Goals ::
[a] Duplicate the passage from the forum thread on JSON numbers starting at "What’s the point" and ending at "sending a number.".
[b] In the forum thread on JSON numbers, which programming language is said to happily decode a number into a 64-bit int?
[c] Resume the forum thread on JSON numbers after its last sentence.

::: Document section :::

To whoever does that, I hope that there is a special place in hell where they force you to do type safe API bindings for a JSON API, and every time you use the wrong type for a value, they cave your skull in.
Sadly it doesn’t fix the bad documentation problem. I often don’t care that a field is special and either give a string or number. This is fine.
What is not fine, and which should sentence you to eternal punishment, is to not clearly document it.
Don’t you love when you publish a crate, have tested it on thousands of returned objects, only for the first issue be “field is sometimes null/other type?”. You really start questioning everything about the API, and sometimes you’d rather parse it as serde::Value and call it a day.
The worst thing is: you can’t even put an int in a json file. Only doubles. For most people that is fine, since a double can function as a 32 bit int. But not when you are using 64 bit identifiers or timestamps.
That’s an artifact of JavaScript, not JSON. The JSON spec states that numbers are a sequence of digits with up to one decimal point. Implementations are not obligated to decode numbers as floating point. Go will happily decode into a 64-bit int, or into an arbitrary precision number.
Unless you’re dealing with some insanely flexible schema, you should be able to know what kind of number (int, double, and so on) a field should contain when deserializing a number field in JSON. Using a string does not provide any benefits here unless there’s some big in your deserialzation process.
What’s the point of your schema if the receiving end is JavaScript, for example? You can convert a string to BigNumber, but you’ll get wrong data if you’re sending a number.
I’m not following your point so I think I might be misunderstanding it. If the types of numbers you want to express are literally incapable of being expressed using JSON numbers then yes, you should absolutely use string (or maybe even an object of multiple fields).
I am not sure what could be the example, my point was that the spec and the RFC are very abstract and never mention any limitations on the number content. Of course the implementations in the language will be more limited than that, and if limitations are different, it will create dissimilar experience for the user, like this: Why does JSON.parse corrupt large numbers and how to solve this
This is what I was getting at here programming.dev/comment/10849419 (although I had a typo and said big instead of bug). The problem is with the parser in those circumstances, not the serialization format or language.
I disagree a bit in that the schema often doesn’t specify limits and operates in JSON standard’s terms, it will say that you should get/send a number, but will not usually say at what point will it break.
This is the opposite of what C language does, being so specific that it is not even turing complete (in a theoretical sense, it is practically)

::: Data extract :::

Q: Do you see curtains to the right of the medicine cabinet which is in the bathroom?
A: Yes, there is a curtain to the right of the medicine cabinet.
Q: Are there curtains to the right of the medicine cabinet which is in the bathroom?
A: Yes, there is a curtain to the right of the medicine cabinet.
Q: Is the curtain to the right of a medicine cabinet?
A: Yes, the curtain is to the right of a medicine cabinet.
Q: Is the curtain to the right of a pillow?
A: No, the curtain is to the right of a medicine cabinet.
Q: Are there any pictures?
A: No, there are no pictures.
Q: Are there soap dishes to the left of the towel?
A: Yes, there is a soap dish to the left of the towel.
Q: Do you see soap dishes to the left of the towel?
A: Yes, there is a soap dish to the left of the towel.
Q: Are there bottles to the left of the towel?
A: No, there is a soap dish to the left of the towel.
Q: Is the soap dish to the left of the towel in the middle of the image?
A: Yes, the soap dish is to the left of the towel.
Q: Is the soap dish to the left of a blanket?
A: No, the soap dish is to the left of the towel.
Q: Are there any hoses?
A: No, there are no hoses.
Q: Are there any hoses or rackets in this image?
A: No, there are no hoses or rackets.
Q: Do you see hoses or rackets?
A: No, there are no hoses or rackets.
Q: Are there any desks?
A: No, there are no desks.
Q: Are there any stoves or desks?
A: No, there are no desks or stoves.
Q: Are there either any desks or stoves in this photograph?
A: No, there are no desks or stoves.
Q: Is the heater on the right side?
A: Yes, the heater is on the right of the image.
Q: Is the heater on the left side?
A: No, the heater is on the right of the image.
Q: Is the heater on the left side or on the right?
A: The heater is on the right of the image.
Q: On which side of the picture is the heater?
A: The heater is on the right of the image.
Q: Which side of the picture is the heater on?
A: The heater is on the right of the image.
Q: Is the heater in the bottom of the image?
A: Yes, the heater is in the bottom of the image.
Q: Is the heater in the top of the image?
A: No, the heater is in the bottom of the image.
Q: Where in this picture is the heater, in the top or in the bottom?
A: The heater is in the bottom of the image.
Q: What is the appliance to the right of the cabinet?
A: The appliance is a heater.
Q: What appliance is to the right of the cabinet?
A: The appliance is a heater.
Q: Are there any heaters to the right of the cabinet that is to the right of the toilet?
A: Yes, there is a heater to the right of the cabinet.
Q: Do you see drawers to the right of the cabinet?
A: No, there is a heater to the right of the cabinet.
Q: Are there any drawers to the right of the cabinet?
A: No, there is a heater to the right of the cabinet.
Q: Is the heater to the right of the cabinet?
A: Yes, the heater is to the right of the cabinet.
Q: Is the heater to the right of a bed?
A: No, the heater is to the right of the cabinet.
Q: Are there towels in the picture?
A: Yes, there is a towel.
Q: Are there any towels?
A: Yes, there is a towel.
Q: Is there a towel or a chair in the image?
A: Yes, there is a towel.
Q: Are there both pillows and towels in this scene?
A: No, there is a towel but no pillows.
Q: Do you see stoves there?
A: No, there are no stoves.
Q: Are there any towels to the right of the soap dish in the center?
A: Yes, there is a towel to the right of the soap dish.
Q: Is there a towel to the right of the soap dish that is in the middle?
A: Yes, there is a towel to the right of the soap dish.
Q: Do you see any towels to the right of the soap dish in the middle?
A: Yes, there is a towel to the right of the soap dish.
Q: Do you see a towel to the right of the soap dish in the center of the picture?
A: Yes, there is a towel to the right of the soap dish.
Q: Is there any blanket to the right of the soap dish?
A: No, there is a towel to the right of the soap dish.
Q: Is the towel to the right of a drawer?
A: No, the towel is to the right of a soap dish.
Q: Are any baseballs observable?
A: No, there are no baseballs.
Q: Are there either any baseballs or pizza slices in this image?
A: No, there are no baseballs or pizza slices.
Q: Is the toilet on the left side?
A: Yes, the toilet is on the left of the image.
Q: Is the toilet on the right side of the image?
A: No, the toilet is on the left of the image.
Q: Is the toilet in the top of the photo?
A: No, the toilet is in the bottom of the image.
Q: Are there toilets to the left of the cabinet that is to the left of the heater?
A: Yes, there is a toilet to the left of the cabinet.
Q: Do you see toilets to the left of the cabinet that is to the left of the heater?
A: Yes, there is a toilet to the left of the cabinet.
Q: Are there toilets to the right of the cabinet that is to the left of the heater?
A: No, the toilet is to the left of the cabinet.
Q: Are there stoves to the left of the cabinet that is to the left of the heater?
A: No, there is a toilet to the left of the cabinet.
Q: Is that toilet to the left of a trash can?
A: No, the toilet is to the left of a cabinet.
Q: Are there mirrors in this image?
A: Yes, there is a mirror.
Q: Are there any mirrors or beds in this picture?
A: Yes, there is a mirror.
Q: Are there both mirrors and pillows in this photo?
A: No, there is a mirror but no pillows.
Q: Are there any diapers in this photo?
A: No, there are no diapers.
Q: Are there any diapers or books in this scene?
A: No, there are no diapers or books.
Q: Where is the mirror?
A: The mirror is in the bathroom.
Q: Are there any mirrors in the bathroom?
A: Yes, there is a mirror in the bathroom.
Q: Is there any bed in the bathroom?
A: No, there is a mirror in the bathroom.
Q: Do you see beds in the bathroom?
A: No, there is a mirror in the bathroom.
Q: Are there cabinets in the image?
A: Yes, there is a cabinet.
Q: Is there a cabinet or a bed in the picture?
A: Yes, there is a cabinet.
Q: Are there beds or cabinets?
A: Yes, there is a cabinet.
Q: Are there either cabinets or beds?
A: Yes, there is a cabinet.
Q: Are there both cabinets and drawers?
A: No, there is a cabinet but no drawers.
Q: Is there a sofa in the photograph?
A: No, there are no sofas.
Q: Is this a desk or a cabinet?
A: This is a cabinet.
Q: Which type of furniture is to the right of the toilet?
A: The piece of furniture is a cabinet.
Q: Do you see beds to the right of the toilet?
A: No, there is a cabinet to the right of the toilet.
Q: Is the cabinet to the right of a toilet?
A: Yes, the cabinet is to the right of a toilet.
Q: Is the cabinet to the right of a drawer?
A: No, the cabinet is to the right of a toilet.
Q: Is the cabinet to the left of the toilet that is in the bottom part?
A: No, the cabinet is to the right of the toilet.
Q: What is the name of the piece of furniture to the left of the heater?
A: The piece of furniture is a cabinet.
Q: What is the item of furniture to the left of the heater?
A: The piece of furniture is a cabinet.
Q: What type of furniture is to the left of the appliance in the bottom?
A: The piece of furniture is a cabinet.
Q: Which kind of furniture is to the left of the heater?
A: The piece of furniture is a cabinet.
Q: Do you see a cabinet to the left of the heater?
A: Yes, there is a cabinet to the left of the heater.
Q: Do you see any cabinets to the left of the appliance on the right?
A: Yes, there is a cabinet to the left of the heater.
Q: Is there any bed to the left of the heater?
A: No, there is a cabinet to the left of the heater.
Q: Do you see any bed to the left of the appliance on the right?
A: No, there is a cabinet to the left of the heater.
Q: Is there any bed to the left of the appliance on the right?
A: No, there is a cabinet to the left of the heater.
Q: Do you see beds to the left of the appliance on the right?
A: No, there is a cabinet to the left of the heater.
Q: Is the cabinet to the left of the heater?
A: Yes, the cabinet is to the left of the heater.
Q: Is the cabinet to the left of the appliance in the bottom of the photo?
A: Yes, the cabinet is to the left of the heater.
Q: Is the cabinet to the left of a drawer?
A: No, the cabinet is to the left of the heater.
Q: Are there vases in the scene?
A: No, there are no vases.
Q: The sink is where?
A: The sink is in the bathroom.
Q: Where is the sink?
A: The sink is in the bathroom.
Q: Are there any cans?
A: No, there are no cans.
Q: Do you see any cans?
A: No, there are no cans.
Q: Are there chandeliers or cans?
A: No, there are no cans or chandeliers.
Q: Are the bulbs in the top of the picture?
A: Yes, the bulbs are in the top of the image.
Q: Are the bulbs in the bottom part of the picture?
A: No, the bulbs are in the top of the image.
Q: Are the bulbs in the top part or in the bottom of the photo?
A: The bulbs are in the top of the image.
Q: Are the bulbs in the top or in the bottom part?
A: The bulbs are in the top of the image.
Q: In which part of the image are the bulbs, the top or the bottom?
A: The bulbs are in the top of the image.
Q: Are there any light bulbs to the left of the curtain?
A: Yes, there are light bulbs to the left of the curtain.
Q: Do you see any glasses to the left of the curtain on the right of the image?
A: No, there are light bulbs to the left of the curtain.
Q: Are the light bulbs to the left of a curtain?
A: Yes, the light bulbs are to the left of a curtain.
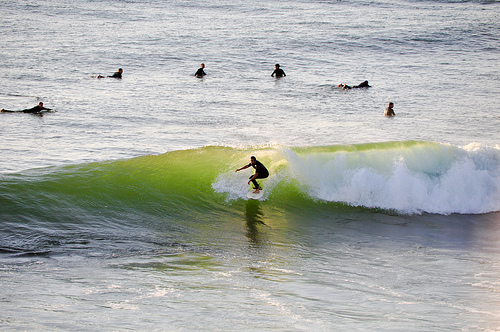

:::

The answers ::
[a]
What’s the point of your schema if the receiving end is JavaScript, for example? You can convert a string to BigNumber, but you’ll get wrong data if you’re sending a number.

[b] Go.

[c]
Then the problem is the schema being under specified. Take the classic pet store example. It says that the I’d is int64. petstore3.swagger.io/#/store/placeOrder
If some API is so underspecified that it just says “number” then I’d say the schema is wrong. If your JSON parser has no way of passing numbers as arbitrary length number types (like BigDecimal in Java) then that’s a problem with your parser.
I don’t think the truly truly extreme edge case of things like C not technically being able to simulate a truly infinite tape in a Turing machine is the sort of thing we need to worry about. I’m sure if the JSON object you’re parsing is some astronomically large series of nested objects that specifications might begin to fall apart too (things like the maximum amount of memory any specific processor can have being a finite amount), but that doesn’t mean the format is wrong.
And simply choosing to “use string instead” won’t solve any of these crazy hypotheticals.
As if I had a choice. Most of the time I’m only on the receiving end, not the sending end. I can’t just magically use something else when that something else doesn’t exist.
Heck, even when I’m on the sending end, I’d use JSON. Just not bullshit ones. It’s not complicated to only have static types, or having discriminant fields
You HAVE to. I am a Rust dev too and I’m telling you, if you don’t convert numbers to strings in json, browsers are going to overflow them and you will have incomprehensible bugs. Json can only be trusted when serde is used on both ends
This is understandable in that use case. But it’s not everyday that you deal with values in the range of overflows. So I mostly assumed this is fine in that use case.
Well, apart from float numbers and booleans, all other types can only be represented by a string in JSON. Date with timezone? String. BigNumber/Decimal? String. Enum? String. Everything is a string in JSON, so why bother?
Well, the issue is that JSON is based on JS types, but other languages can interpret the values in different ways. For example, Rust can interpret a number as a 64 bit int, but JS will always interpret a number as a double. So you cannot rely on numbers to represent data correctly between systems you don’t control or systems written in different languages.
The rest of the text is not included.